Dig on this.
In keeping with the Bill Murray theme, my wife and I watched Broken Flowers via our netflix supply line last night. It's Bill Murray playing that character he's perfected: detached, ironic, deadpan aging man unsure of his direction in life and behaving more as an observer than as an active participant in the world around him. It's also by Jim Jarmusch, which means you don't get a clear beginning, middle, and end with the handy Hollywood resolution. In fact, you get so little resolution that you marvel that it's an American film at all (then you see that it won the Grand Prix at Cannes in 2005 and suddenly things make more sense).
The plot is set in motion when Don Johnston (Bill Murray), a confirmed bachelor successfully retired from the computer industry and seemingly resolved to spend the rest of his days lying on his sofa watching television, receives a mysterious letter purporting to be from a former girlfriend twenty years in the past, in which the writer claims that they had a son together who at 19 years is now on a quest to find his father. The letter is brought to his attention by his current girlfriend (Julie Delphy), as she dumps him and walks out the door. His detective fiction loving neighbor, Winston, takes charge and dictates Johnston's actions that drive the movie forward. At Winston's urging, Johnston compiles a list of his girlfriends from that time, and Winston locates the four living ones (and the one dead one) and dispatches Johnston on a quest to visit each of the four and "look for clues" as to who wrote the letter.
It's brilliant. He visits each, with each encounter getting more uncomfortable and confrontational, culminating in his visit to Penny (Tilda Swinton). The cast of former flames is pretty impressive: Sharon Stone, Frances Conroy, Jessica Lange, and Tilda Swinton all in relatively short but emotionally charged roles (Julie Delphy, whose character dumps him at the beginning of the movie, is on screen for perhaps one minute).
The camera keeps playing tricks with the viewer, though, inserting repetitive images (for example, Johnston's drives to and from each encounter involve the road changing from interstate, to secondary highway, to backroad and vice versa) and ambiguous visual clues (he's been told to look for pink, since the letter writer used pink stationery: all of his ex-flames have several pink items around them).
By the end of the film, I was left thinking of The Crying of Lot 49 and some of the more interesting movies of the last decade that play with memory and perception, like Memento or Eternal Sunshine of the Spotless Mind. Although, more like the Pynchon novel than like the films, because in the end, you haven't unraveled anything.
3 comments:
I love Bill Murray.
But I avoided this film because even Jim J. films, when there are too many stars involved, tend to not be so good. Too Many Stars spoil the movie brew.
But now I think I'll see it. Bravo.
I kept wanting to see it and I never got around to it. Now I shall. Thanks!
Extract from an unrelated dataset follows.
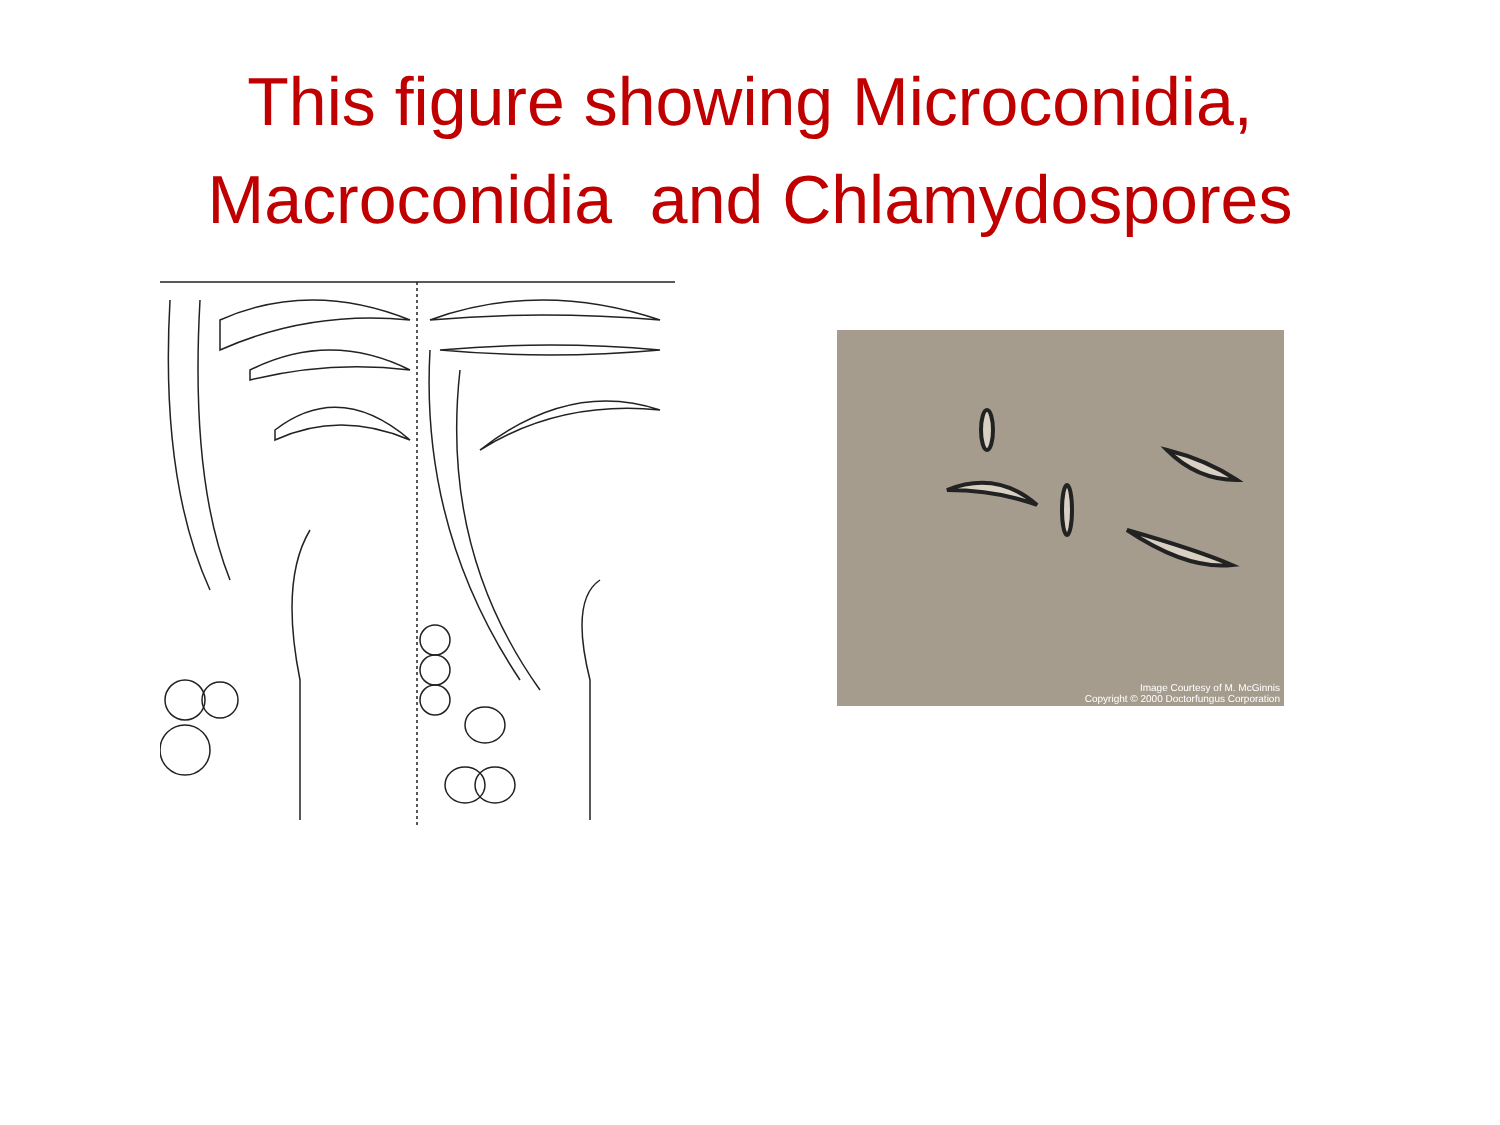This figure showing Microconidia,
Macroconidia and Chlamydospores
Image Courtesy of M. McGinnis
Copyright © 2000 Doctorfungus Corporation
I've been thinking a bit more about the film. It's clearly centered on the Murray character, and the women are more or less stops along his journey, so to that extent it's a typical male-centered story, but you don't feel that Johnston was victimized by these women (you know the kind of movie where the women just don't understand the poor male character etc) -- just that he was charming and wonderful and an asshole all at once.